Systematic failures
The French police official detailed multiple lapses they believe were systematic.
Large crowds of protestors needed to be managed far earlier in the process by police, who instead controlled a scene at the first demonstration Trump addressed then ignored the crowd as it streamed towards the Capitol.
"It should have been surrounded, managed and directed immediately and that pressure never released." Because the crowd was not managed and directed, the official said the protestors were able to congregate unimpeded around the Capitol itself, where the next major failure took place. "It is unthinkable there was not a strong police cordon on the outskirts of the complex. Fences and barricades are useless without strong police enforcement. This is when you start making arrests, targeting key people that appear violent, anyone who attacks an officer, anyone who breaches the barricade. You have to show that crossing the line will fail and end in arrest."
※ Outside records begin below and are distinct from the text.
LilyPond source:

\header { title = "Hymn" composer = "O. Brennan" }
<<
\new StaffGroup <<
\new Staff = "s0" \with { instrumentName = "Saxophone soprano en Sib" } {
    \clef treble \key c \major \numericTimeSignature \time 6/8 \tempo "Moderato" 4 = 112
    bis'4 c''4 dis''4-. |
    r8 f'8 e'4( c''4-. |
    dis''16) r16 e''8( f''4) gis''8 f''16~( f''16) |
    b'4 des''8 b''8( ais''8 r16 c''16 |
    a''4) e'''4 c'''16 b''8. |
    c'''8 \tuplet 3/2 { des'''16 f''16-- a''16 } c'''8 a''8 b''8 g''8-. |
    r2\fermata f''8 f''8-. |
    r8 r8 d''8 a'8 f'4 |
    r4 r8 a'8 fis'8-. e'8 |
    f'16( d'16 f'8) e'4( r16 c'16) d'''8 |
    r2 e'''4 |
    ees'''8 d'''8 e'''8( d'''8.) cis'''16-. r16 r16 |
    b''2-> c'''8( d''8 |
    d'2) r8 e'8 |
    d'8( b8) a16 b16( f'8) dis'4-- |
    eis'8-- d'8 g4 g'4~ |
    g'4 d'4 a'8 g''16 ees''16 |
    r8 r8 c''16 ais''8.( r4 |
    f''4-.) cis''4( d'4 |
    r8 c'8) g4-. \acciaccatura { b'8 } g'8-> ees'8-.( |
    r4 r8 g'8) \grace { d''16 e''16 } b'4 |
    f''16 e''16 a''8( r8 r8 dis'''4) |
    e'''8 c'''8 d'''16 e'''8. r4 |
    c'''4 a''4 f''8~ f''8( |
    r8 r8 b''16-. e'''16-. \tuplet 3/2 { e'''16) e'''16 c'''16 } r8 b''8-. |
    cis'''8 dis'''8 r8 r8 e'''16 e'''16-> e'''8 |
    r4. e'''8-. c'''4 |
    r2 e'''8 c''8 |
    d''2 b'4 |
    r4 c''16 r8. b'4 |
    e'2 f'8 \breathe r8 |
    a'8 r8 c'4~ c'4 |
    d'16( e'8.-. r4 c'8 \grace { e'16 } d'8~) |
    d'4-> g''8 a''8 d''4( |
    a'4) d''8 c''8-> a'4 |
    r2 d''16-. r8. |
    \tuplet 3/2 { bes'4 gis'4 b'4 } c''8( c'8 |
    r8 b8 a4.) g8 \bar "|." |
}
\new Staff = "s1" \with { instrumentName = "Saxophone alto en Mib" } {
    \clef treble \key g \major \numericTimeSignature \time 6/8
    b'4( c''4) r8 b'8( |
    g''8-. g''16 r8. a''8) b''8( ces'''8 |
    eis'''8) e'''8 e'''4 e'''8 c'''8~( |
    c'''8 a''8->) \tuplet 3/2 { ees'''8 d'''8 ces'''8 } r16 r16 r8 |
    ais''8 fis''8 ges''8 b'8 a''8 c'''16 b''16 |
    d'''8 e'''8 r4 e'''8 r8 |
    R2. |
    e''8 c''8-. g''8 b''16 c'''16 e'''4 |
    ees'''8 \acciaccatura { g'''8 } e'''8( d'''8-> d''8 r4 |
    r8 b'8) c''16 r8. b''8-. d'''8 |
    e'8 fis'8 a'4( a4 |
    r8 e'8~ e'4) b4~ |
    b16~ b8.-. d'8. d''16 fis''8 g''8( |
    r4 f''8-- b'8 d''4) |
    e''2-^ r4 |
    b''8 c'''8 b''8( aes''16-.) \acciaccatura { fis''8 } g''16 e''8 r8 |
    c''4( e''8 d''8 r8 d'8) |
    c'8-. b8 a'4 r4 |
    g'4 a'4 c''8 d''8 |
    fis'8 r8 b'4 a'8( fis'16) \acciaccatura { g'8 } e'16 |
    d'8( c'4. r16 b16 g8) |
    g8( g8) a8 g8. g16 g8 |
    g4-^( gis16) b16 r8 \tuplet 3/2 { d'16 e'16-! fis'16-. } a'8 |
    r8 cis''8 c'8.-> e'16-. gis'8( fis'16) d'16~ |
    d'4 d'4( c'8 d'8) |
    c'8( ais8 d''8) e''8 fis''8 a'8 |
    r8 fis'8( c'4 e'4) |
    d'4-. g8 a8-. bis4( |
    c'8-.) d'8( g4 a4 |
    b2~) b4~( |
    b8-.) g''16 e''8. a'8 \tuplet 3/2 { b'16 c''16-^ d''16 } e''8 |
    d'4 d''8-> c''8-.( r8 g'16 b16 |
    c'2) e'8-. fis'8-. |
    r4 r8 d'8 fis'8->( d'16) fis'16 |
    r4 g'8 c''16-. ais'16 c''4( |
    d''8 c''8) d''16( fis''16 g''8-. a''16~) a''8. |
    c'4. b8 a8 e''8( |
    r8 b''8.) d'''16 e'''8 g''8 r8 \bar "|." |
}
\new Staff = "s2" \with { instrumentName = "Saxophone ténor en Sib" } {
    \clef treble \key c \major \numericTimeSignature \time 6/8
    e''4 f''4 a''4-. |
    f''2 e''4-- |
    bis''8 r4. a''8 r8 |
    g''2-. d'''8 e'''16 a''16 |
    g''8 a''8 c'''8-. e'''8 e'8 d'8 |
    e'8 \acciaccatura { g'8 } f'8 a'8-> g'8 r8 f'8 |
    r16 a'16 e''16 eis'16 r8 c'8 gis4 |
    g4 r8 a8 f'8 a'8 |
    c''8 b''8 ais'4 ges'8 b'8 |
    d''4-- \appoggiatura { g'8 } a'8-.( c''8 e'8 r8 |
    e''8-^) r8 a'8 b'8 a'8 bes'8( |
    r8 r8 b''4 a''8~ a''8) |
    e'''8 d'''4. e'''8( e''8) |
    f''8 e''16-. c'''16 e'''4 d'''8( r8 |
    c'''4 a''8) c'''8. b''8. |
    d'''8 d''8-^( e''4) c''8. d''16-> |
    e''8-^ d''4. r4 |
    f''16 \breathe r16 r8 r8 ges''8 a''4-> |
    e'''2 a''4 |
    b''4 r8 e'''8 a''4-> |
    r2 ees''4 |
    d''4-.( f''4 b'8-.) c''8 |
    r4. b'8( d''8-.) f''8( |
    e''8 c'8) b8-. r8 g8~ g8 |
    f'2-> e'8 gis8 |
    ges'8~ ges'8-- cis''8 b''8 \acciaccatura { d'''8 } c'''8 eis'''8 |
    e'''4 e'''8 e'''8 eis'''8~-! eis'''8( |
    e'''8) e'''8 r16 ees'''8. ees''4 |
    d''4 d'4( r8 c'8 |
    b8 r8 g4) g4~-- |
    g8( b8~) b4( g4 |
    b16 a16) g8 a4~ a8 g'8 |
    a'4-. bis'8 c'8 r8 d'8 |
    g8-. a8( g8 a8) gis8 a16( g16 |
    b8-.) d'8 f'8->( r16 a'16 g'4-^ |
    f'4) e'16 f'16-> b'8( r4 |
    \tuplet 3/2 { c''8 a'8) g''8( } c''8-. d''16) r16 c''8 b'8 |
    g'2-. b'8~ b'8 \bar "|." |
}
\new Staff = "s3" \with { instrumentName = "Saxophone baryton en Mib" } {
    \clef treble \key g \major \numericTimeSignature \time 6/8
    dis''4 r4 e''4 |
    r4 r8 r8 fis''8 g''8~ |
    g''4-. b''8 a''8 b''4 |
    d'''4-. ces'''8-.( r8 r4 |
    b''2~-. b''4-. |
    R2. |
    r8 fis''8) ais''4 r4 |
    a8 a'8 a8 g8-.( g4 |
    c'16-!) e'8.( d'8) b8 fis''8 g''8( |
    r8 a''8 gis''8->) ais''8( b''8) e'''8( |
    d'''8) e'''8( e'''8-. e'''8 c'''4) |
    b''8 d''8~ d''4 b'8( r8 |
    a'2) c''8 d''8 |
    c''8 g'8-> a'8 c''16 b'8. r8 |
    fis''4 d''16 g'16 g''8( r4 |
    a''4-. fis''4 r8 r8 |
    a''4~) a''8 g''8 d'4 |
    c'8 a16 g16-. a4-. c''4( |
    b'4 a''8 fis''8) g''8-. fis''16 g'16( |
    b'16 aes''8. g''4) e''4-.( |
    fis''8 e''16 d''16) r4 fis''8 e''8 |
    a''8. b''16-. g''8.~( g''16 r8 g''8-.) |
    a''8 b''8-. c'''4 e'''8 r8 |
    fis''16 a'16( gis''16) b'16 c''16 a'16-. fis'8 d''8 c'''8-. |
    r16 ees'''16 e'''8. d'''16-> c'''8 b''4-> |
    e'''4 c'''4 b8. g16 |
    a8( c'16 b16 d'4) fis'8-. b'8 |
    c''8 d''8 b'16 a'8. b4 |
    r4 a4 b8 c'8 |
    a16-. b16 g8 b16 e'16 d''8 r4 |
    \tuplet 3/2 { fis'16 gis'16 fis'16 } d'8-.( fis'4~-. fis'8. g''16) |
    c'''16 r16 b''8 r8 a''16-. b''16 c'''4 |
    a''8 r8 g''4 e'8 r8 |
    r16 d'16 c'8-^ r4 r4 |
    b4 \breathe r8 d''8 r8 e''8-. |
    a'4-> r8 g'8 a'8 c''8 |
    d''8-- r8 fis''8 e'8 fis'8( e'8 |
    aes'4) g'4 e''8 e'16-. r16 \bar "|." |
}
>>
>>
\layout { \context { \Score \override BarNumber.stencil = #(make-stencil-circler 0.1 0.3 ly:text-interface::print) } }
"I cannot believe the failure to establish a proper cordon was a mistake. These are very skilled police officials but they are Federal and that means they ultimately report to the president. This needs to be investigated."
"When the crowd reached the steps of the building the situation was over. The police are there to protect the building from terrorist attacks, and crime, not a battalion of infantry. That had to be managed from hundreds of meters away unless the police were willing to completely open fire and I can respect why they were not."
'Thank god it didn't work because I can't imagine how hard it would be to sanction the US financial system'
The third official, who works in counter-intelligence for a NATO member, agreed that the situation could only be seen as a coup attempt, no matter how poorly considered and likely to fail, and that its implications might be too huge to immediately fathom.
"Thank god it didn't work because I can't imagine how hard it would be to sanction the US financial system," said the official. By sanctions, he means the imposition of the usual diplomatic, military, and trade blockages that democratic nations usually reserve for dictatorships.
"The broader damage around the world will be extensive in terms of reputation and that's why Putin doesn't mind at all that Trump lost. He's got to be happy to take his chips and count his winnings, which from the Trump-era will be a shockingly quick decline in American prestige and moral high ground."
"Every moment the Americans spend on their own self-inflicted chaos helps China, it helps Putin and to a lesser extent it helps the mini-dictators like [Turkish President Tayyip] Erdogan and [Hungarian Prime Minister Viktor] Orban, who breathe cynicism about politics, human rights and democracy as their air," said the official. "They won't miss Trump, they'll be glad to see his drama leave so they can enjoy the poisoned political climate."